# Help Identify this cat, thanks.



## Snowfan

It was early dawn andlow light. The pics are through screened windows. Seems a little leggy for a bobcat.





While I took these pics there was a coyote in my driveway eating a rabbit. Seemed like the 'yote took the cats meal.


----------



## Critter

Sure looks like a bob cat to me.


----------



## El Casador

Telling by the head, I would say Bobcat also...


----------



## wyogoob

Feet are way too small to be a lynx.


----------



## bowgy

Looks like bobcat, here's a couple I ran across while elk hunting.


----------



## Bax*

Bobcat for sure.

That last pic threw me off. I didn't see your caption about it being a coyote and I kept looking at it thinking "the first couple pics are definitely a bobcat, but that last one looks like a coyote to me."


----------



## Snowfan

Thanks everyone. I'll go with bob too. 

My pics disappeared, at least on my machine. Does this site have a problem with photobucket pics?


----------



## Critter

Looks like the problem is on Photo Buckets end. 

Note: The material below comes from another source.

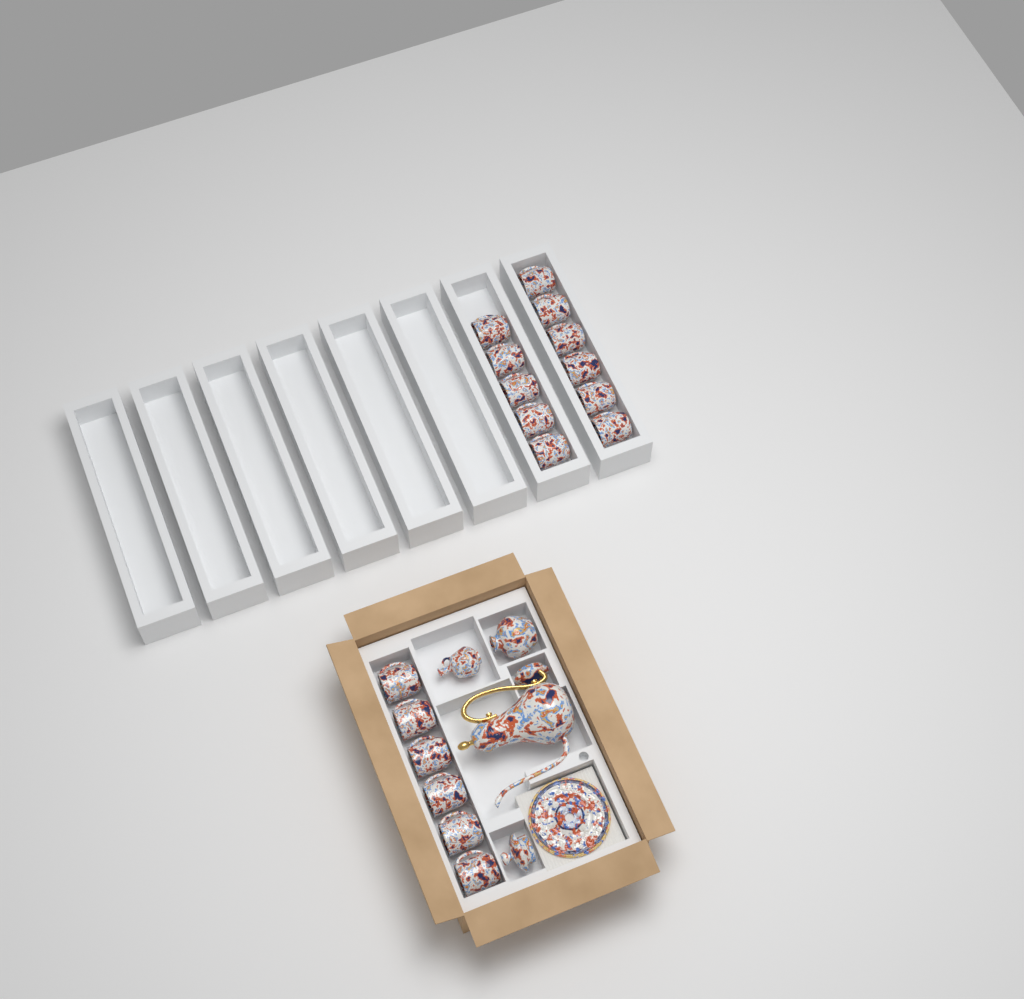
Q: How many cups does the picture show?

Bax lost his bug that was running around in his signature.


----------



## WillowCreekMan

Definitely A bobcat, and a handsome one at that....Coyotes are bully's. Bobcat probably ran down the rabbit and the coyote, being the thugs they are stole it


----------



## Old Fudd

Looks like a Bobcat. My Grandad was a government trapper back in the 40's and 50's. Can't believe that cat giving up with out a scrap with that Yote. My Grandad said pound for pound the Bobcat is a super Bad A--The guy on the fence looks like he needs a nap, Maybe he had already ate a half a dozen bunnies.cause he looks like me after a Turkey Dinner in November.


----------



## wyogoob

Critter said:


> Looks like the problem is on Photo Buckets end.
> 
> Bax lost his bug that was running around in his signature.


I lost my pics too but I see most of them were back today. The sauerkraut pictures didn't come back. The photobucket tech prolly doesn't like sauerkraut; nobody lies sauerkraut.


----------



## Kwalk3

wyogoob said:


> I lost my pics too but I see most of them were back today. The sauerkraut pictures didn't come back. The photobucket tech prolly doesn't like sauerkraut; nobody lies sauerkraut.


My wife is half Korean half German. She has been instilled with a deep reverence for fermented cabbage by both parents from an early age.

Also, cool bobcat pic in the OP.


----------